__What you need to do__. Which lines of the listing below contain the word "office"? Copy each of them.
(Provided data Opens)
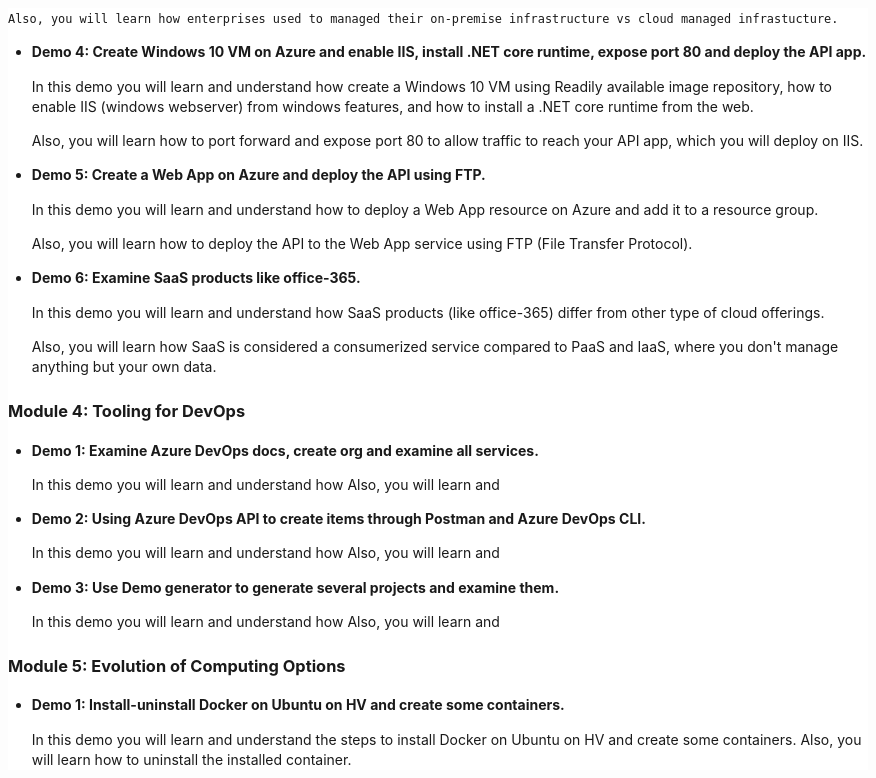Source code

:     Also, you will learn how enterprises used to managed their on-premise infrastructure vs cloud managed infrastucture. 

 - **Demo 4: Create Windows 10 VM on Azure and enable IIS, install .NET core runtime, expose port 80 and deploy the API app.**
 
    In this demo you will learn and understand how create a Windows 10 VM using Readily available image repository, how to enable IIS (windows webserver) from windows features, and how to install a .NET core runtime from the web.
    
    Also, you will learn how to port forward and expose port 80 to allow traffic to reach your API app, which you will deploy on IIS. 

 - **Demo 5: Create a Web App on Azure and deploy the API using FTP.**
 
    In this demo you will learn and understand how to deploy a Web App resource on Azure and add it to a resource group.
    
    Also, you will learn how to deploy the API to the Web App service using FTP (File Transfer Protocol). 

 - **Demo 6: Examine SaaS products like office-365.**
 
    In this demo you will learn and understand how SaaS products (like office-365) differ from other type of cloud offerings.
    
    Also, you will learn how SaaS is considered a consumerized service compared to PaaS and IaaS, where you don't manage anything but your own data.




### **Module 4: Tooling for DevOps**

 - **Demo 1: Examine Azure DevOps docs, create org and examine all services.**
 
    In this demo you will learn and understand how 
    Also, you will learn and


 - **Demo 2: Using Azure DevOps API to create items through Postman and Azure DevOps CLI.**
 
    In this demo you will learn and understand how 
    Also, you will learn and 

 - **Demo 3: Use Demo generator to generate several projects and examine them.**
 
    In this demo you will learn and understand how 
    Also, you will learn and



 
### **Module 5: Evolution of Computing Options**

 - **Demo 1: Install-uninstall Docker on Ubuntu on HV and create some containers.**
 
    In this demo you will learn and understand the steps to install Docker on Ubuntu on HV and create some containers.
    Also, you will learn how to uninstall the installed container.

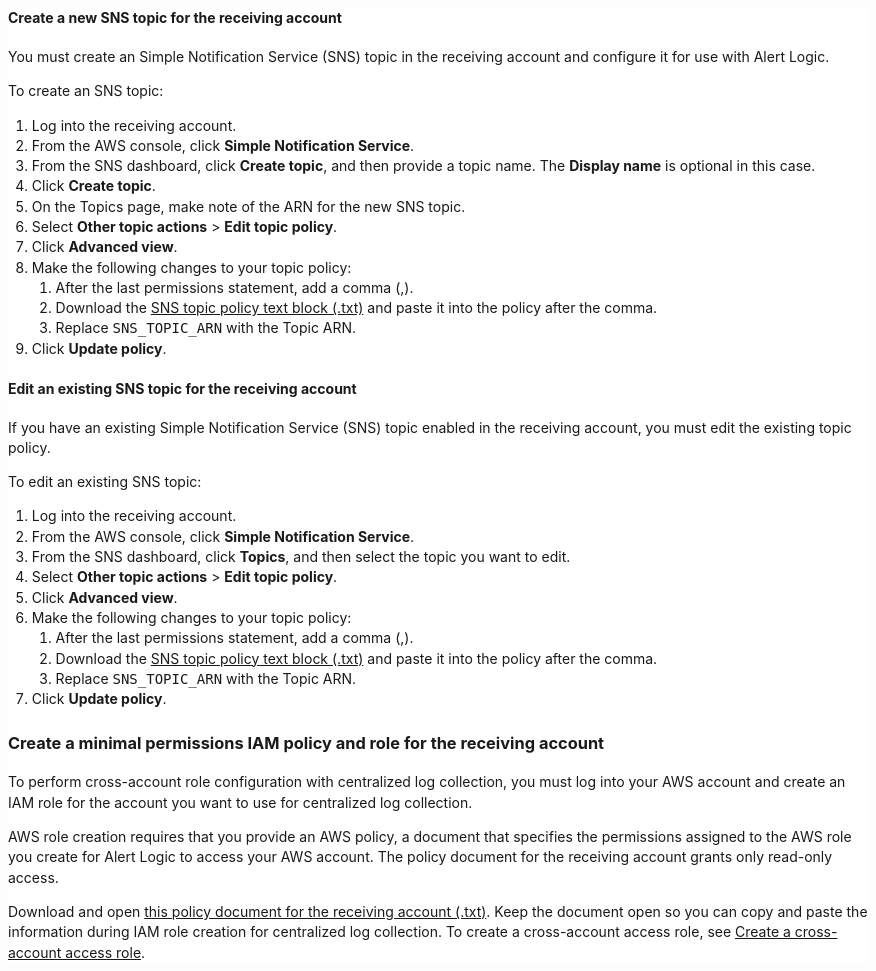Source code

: #### Create a new SNS topic for the receiving account

You must create an Simple Notification Service (SNS) topic in the receiving account and configure it for use with Alert Logic.

To create an SNS topic:

1. Log into the receiving account.
2. From the AWS console, click **Simple Notification Service**.
3. From the SNS dashboard, click **Create topic**, and then provide a topic name. 
The **Display name** is optional in this case.
4. Click **Create topic**.
5. On the Topics page, make note of the ARN for the new SNS topic.
6. Select **Other topic actions** > **Edit topic policy**.
7. Click **Advanced view**.
8. Make the following changes to your topic policy:
   1. After the last permissions statement, add a comma (,).
   2. Download the [SNS topic policy text block (.txt)](../pdf-files/defender-sns-policy-new.txt) and paste it into the policy after the comma.
   3. Replace <kbd>SNS_TOPIC_ARN</kbd> with the Topic ARN.
10. Click **Update policy**.

#### Edit an existing SNS topic for the receiving account

If you have an existing Simple Notification Service (SNS) topic enabled in the receiving account, you must edit the existing topic policy.

To edit an existing SNS topic:

1. Log into the receiving account.
2. From the AWS console, click **Simple Notification Service**.
3. From the SNS dashboard, click **Topics**, and then select the topic you want to edit.
4. Select **Other topic actions** > **Edit topic policy**.
5. Click **Advanced view**.
6. Make the following changes to your topic policy:
   1. After the last permissions statement, add a comma (,).
   2. Download the [SNS topic policy text block (.txt)](../pdf-files/defender-sns-policy-new.txt) and paste it into the policy after the comma.
   3. Replace <kbd>SNS_TOPIC_ARN</kbd> with the Topic ARN.
8. Click **Update policy**.

### Create a minimal permissions IAM policy and role for the receiving account

To perform cross-account role configuration with centralized log collection, you must log into your AWS account and create an IAM role for the account you want to use for centralized log collection.

AWS role creation requires that you provide an AWS policy, a document that specifies the permissions assigned to the AWS role you create for Alert Logic to access your AWS account.  The policy document for the receiving account grants only read-only access.

Download and open [this policy document for the receiving account (.txt)](../pdf-files/defender-collection_account-full.txt). Keep the document open so you can copy and paste the information during IAM role creation for centralized log collection. To create a cross-account access role, see [Create a cross-account access role](iam-role-creation.md#top).
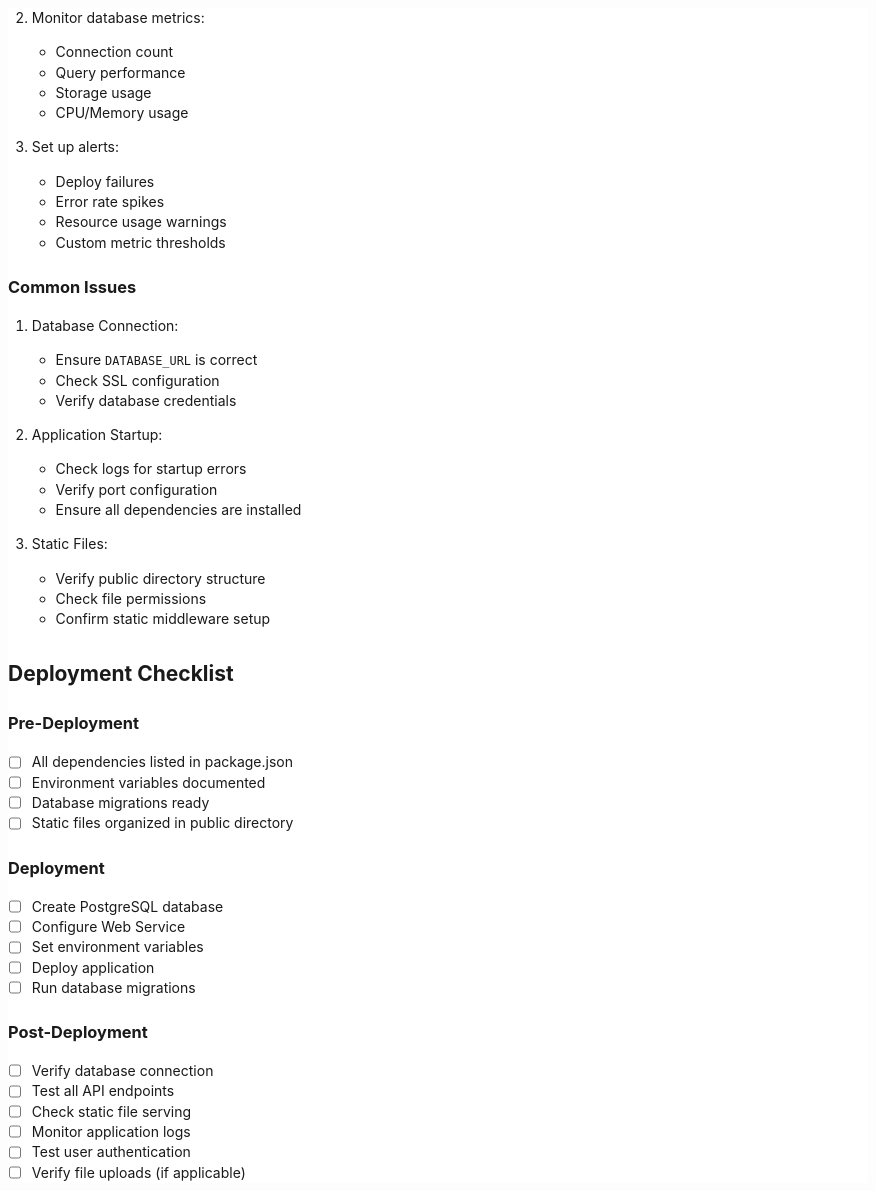 2. Monitor database metrics:
   - Connection count
   - Query performance
   - Storage usage
   - CPU/Memory usage

3. Set up alerts:
   - Deploy failures
   - Error rate spikes
   - Resource usage warnings
   - Custom metric thresholds

### Common Issues
1. Database Connection:
   - Ensure `DATABASE_URL` is correct
   - Check SSL configuration
   - Verify database credentials

2. Application Startup:
   - Check logs for startup errors
   - Verify port configuration
   - Ensure all dependencies are installed

3. Static Files:
   - Verify public directory structure
   - Check file permissions
   - Confirm static middleware setup

## Deployment Checklist

### Pre-Deployment
- [ ] All dependencies listed in package.json
- [ ] Environment variables documented
- [ ] Database migrations ready
- [ ] Static files organized in public directory

### Deployment
- [ ] Create PostgreSQL database
- [ ] Configure Web Service
- [ ] Set environment variables
- [ ] Deploy application
- [ ] Run database migrations

### Post-Deployment
- [ ] Verify database connection
- [ ] Test all API endpoints
- [ ] Check static file serving
- [ ] Monitor application logs
- [ ] Test user authentication
- [ ] Verify file uploads (if applicable)
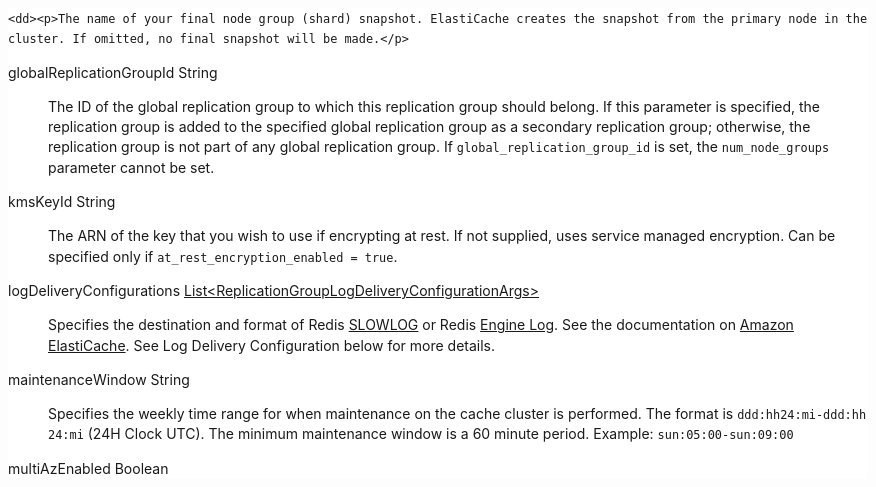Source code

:    <dd><p>The name of your final node group (shard) snapshot. ElastiCache creates the snapshot from the primary node in the cluster. If omitted, no final snapshot will be made.</p>
</dd><dt class="property-optional property-replacement"
            title="Optional">
        <span id="globalreplicationgroupid_java">
<a data-swiftype-name="resource-property" data-swiftype-type="text" href="#globalreplicationgroupid_java" style="color: inherit; text-decoration: inherit;">global<wbr>Replication<wbr>Group<wbr>Id</a>
</span>
        <span class="property-indicator"></span>
        <span class="property-type">String</span>
    </dt>
    <dd><p>The ID of the global replication group to which this replication group should belong. If this parameter is specified, the replication group is added to the specified global replication group as a secondary replication group; otherwise, the replication group is not part of any global replication group. If <code>global_replication_group_id</code> is set, the <code>num_node_groups</code> parameter cannot be set.</p>
</dd><dt class="property-optional property-replacement"
            title="Optional">
        <span id="kmskeyid_java">
<a data-swiftype-name="resource-property" data-swiftype-type="text" href="#kmskeyid_java" style="color: inherit; text-decoration: inherit;">kms<wbr>Key<wbr>Id</a>
</span>
        <span class="property-indicator"></span>
        <span class="property-type">String</span>
    </dt>
    <dd><p>The ARN of the key that you wish to use if encrypting at rest. If not supplied, uses service managed encryption. Can be specified only if <code>at_rest_encryption_enabled = true</code>.</p>
</dd><dt class="property-optional"
            title="Optional">
        <span id="logdeliveryconfigurations_java">
<a data-swiftype-name="resource-property" data-swiftype-type="text" href="#logdeliveryconfigurations_java" style="color: inherit; text-decoration: inherit;">log<wbr>Delivery<wbr>Configurations</a>
</span>
        <span class="property-indicator"></span>
        <span class="property-type"><a href="#replicationgrouplogdeliveryconfiguration">List&lt;Replication<wbr>Group<wbr>Log<wbr>Delivery<wbr>Configuration<wbr>Args&gt;</a></span>
    </dt>
    <dd><p>Specifies the destination and format of Redis <a href="https://redis.io/commands/slowlog">SLOWLOG</a> or Redis <a href="https://docs.aws.amazon.com/AmazonElastiCache/latest/red-ug/Log_Delivery.html#Log_contents-engine-log">Engine Log</a>. See the documentation on <a href="https://docs.aws.amazon.com/AmazonElastiCache/latest/red-ug/Log_Delivery.html#Log_contents-engine-log">Amazon ElastiCache</a>. See Log Delivery Configuration below for more details.</p>
</dd><dt class="property-optional"
            title="Optional">
        <span id="maintenancewindow_java">
<a data-swiftype-name="resource-property" data-swiftype-type="text" href="#maintenancewindow_java" style="color: inherit; text-decoration: inherit;">maintenance<wbr>Window</a>
</span>
        <span class="property-indicator"></span>
        <span class="property-type">String</span>
    </dt>
    <dd><p>Specifies the weekly time range for when maintenance on the cache cluster is performed. The format is <code>ddd:hh24:mi-ddd:hh24:mi</code> (24H Clock UTC). The minimum maintenance window is a 60 minute period. Example: <code>sun:05:00-sun:09:00</code></p>
</dd><dt class="property-optional"
            title="Optional">
        <span id="multiazenabled_java">
<a data-swiftype-name="resource-property" data-swiftype-type="text" href="#multiazenabled_java" style="color: inherit; text-decoration: inherit;">multi<wbr>Az<wbr>Enabled</a>
</span>
        <span class="property-indicator"></span>
        <span class="property-type">Boolean</span>
    </dt>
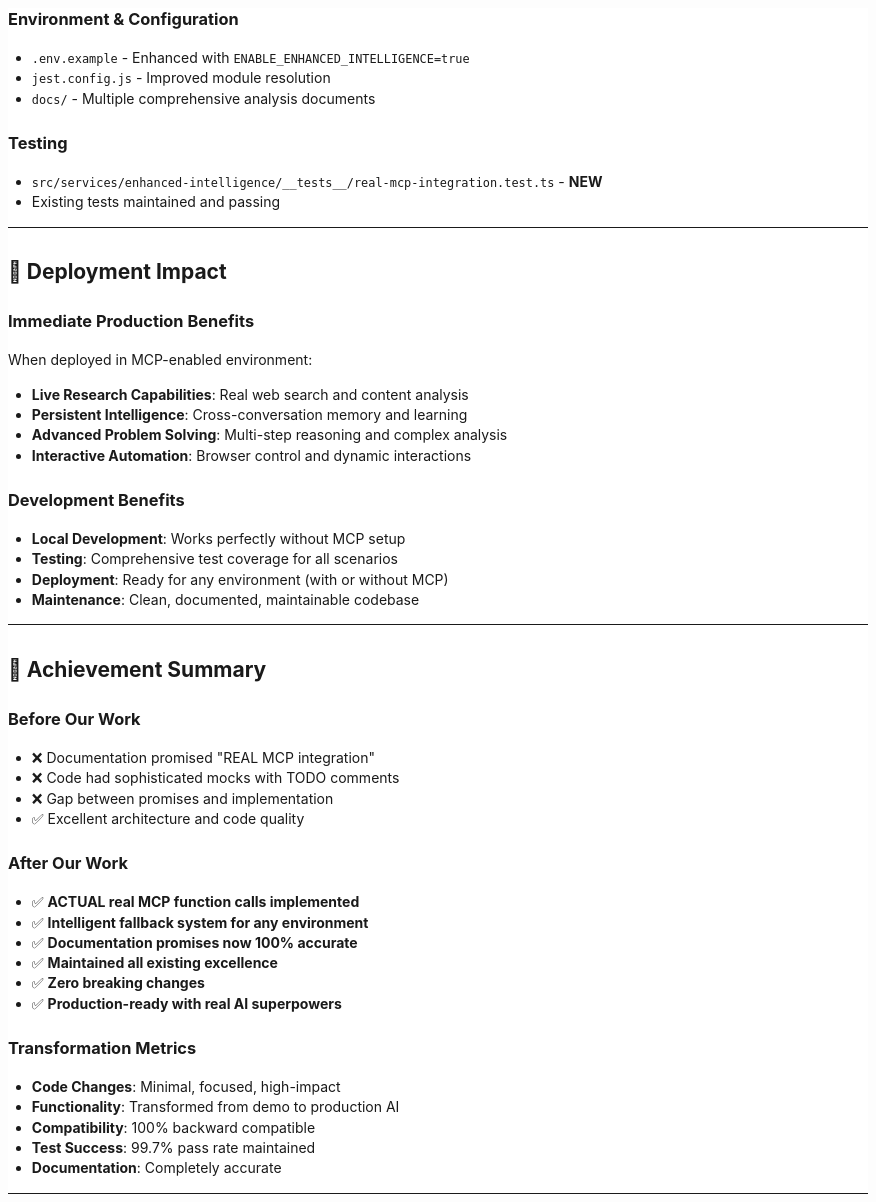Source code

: ### **Environment & Configuration**  
- `.env.example` - Enhanced with `ENABLE_ENHANCED_INTELLIGENCE=true`
- `jest.config.js` - Improved module resolution
- `docs/` - Multiple comprehensive analysis documents

### **Testing**
- `src/services/enhanced-intelligence/__tests__/real-mcp-integration.test.ts` - **NEW**
- Existing tests maintained and passing

---

## 🚀 **Deployment Impact**

### **Immediate Production Benefits**
When deployed in MCP-enabled environment:
- **Live Research Capabilities**: Real web search and content analysis
- **Persistent Intelligence**: Cross-conversation memory and learning
- **Advanced Problem Solving**: Multi-step reasoning and complex analysis
- **Interactive Automation**: Browser control and dynamic interactions

### **Development Benefits**
- **Local Development**: Works perfectly without MCP setup
- **Testing**: Comprehensive test coverage for all scenarios  
- **Deployment**: Ready for any environment (with or without MCP)
- **Maintenance**: Clean, documented, maintainable codebase

---

## 🏅 **Achievement Summary**

### **Before Our Work**
- ❌ Documentation promised "REAL MCP integration" 
- ❌ Code had sophisticated mocks with TODO comments
- ❌ Gap between promises and implementation
- ✅ Excellent architecture and code quality

### **After Our Work**  
- ✅ **ACTUAL real MCP function calls implemented**
- ✅ **Intelligent fallback system for any environment**
- ✅ **Documentation promises now 100% accurate**
- ✅ **Maintained all existing excellence**
- ✅ **Zero breaking changes**
- ✅ **Production-ready with real AI superpowers**

### **Transformation Metrics**
- **Code Changes**: Minimal, focused, high-impact
- **Functionality**: Transformed from demo to production AI
- **Compatibility**: 100% backward compatible
- **Test Success**: 99.7% pass rate maintained
- **Documentation**: Completely accurate

---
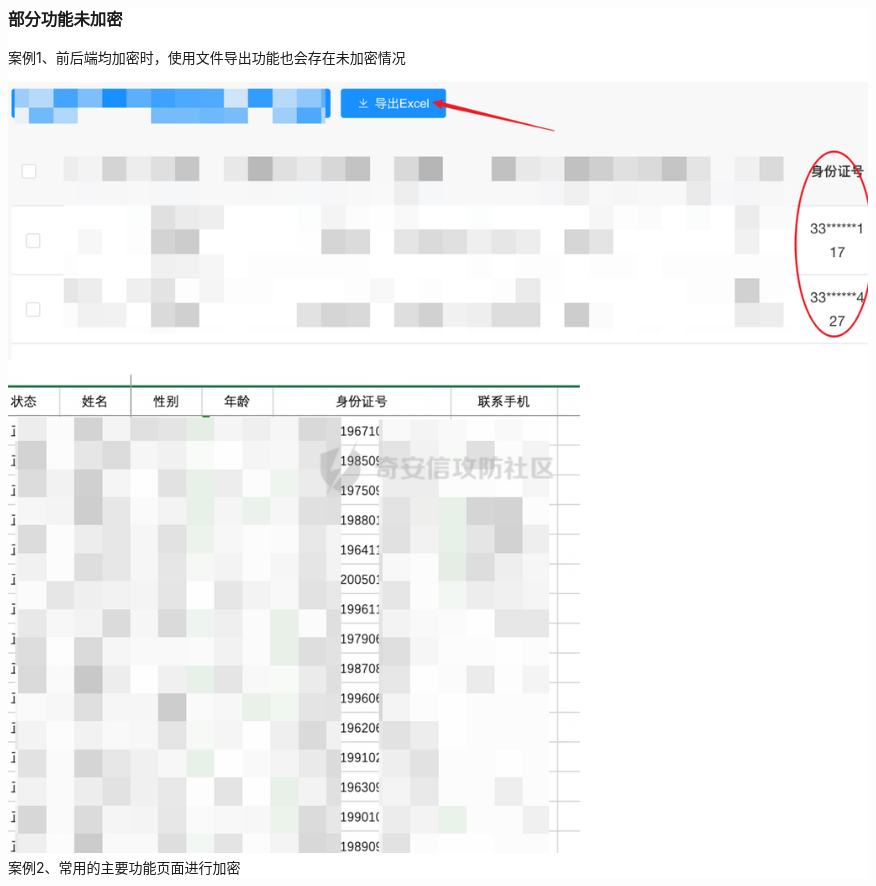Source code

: ### 部分功能未加密

案例1、前后端均加密时，使用文件导出功能也会存在未加密情况

![image.png](assets/1699929399-5a505b3d791fdcbd09dc0524237ef581.png)  
案例2、常用的主要功能页面进行加密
(Provided data Closes)
__Exercise result__.
 - **Demo 6: Examine SaaS products like office-365.**
    In this demo you will learn and understand how SaaS products (like office-365) differ from other type of cloud offerings.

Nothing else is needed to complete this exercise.